Henk Zanoli 91, helped save a 12 year old child from the Nazis

Yad Vashem and the Israeli government gave him a “Righteous among the Nations” medal. And then Israeli forces went ahead and killed six members of his extended family in Gaza by bombing their home.

So he gave the medal back along with this heart-breaking letter explaining his reasons. He concludes by saying:

If your state would be willing and able to transform itself along the lines of that set out above and there would still be an interest at that time in granting an honor to my family for the actions of my mother during the second world war, be sure to contact me or my descendants.

For most, this would be the appropriate moment to reflect on whether Netanyahu and Likud are alienating Israel’s best friends. But that must be because you don’t have the mindset of our friends on the right and you’re not with us on everything, so you must be against us.

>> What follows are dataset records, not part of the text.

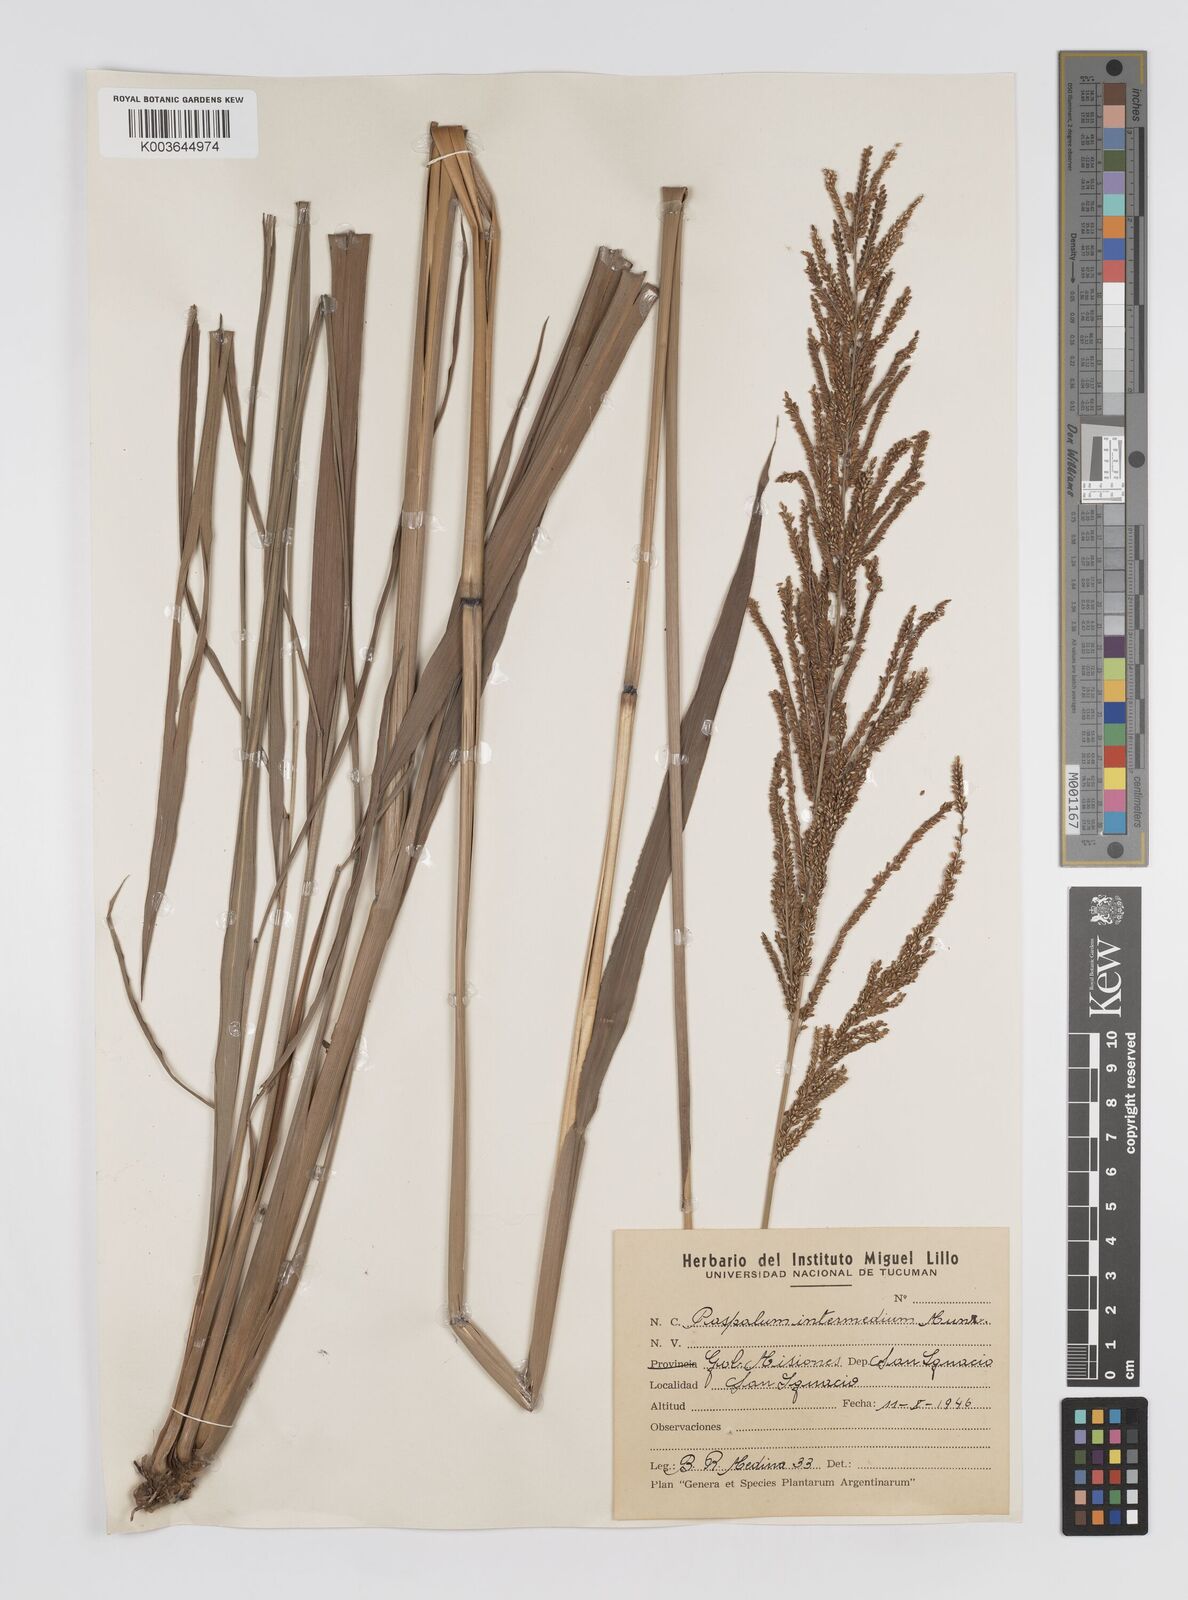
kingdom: Plantae
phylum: Tracheophyta
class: Liliopsida
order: Poales
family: Poaceae
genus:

This is how various newspapers are covering the story:

The Economist does a really good job of summarizing the story:

HENK ZANOLI (pictured) is a 91-year-old retired Dutch lawyer whose personal history encapsulates the reasons why the Netherlands and Israel have had such friendly relations since the foundation of the Jewish state in the wake of the second world war. Mr Zanoli’s family was, as the Dutch put it, “right in the war”—i.e. members of the resistance. In 1943, Mr Zanoli escorted an 11-year-old Jewish boy from Amsterdam, Elchanan Pinto, back to the family home in the village of Eemnes, where he and his mother Johanna hid him for the rest of the war. (His father, Henk Senior, had already been sent to a concentration camp for his resistance activities; he would die at Mauthausen.) Mr Pinto subsequently emigrated to Israel. Three years ago, the Israeli Holocaust memorial Yad Vashem awarded its “Righteous Among the Nations” medal, given to non-Jews who rescued Jews from the Nazis, to Mr Zanoli and (posthumously) his mother.

On August 11th, Haaretz’s Amira Hass reports, Mr Zanoli sent Yad Vashem its medal back. Mr Zanoli’s great-niece, Angelique Eijpe, is a Dutch diplomat, deputy head of the country’s mission in Oman, and her husband, Ismail Zi’adah, is a Palestinian economist who was born in Gaza’s al-Bureij refugee camp. On July 20, the Zi’adah family house in al-Bureij was hit by an Israeli bomb, killing six members of the extended family, including the family matriarch, three of her sons, and a 12-year-old grandson. In an elegant and sorrowful letter to Israel’s ambassador in The Hague, Mr Zanoli explained that he could not in good conscience keep the Israeli medal.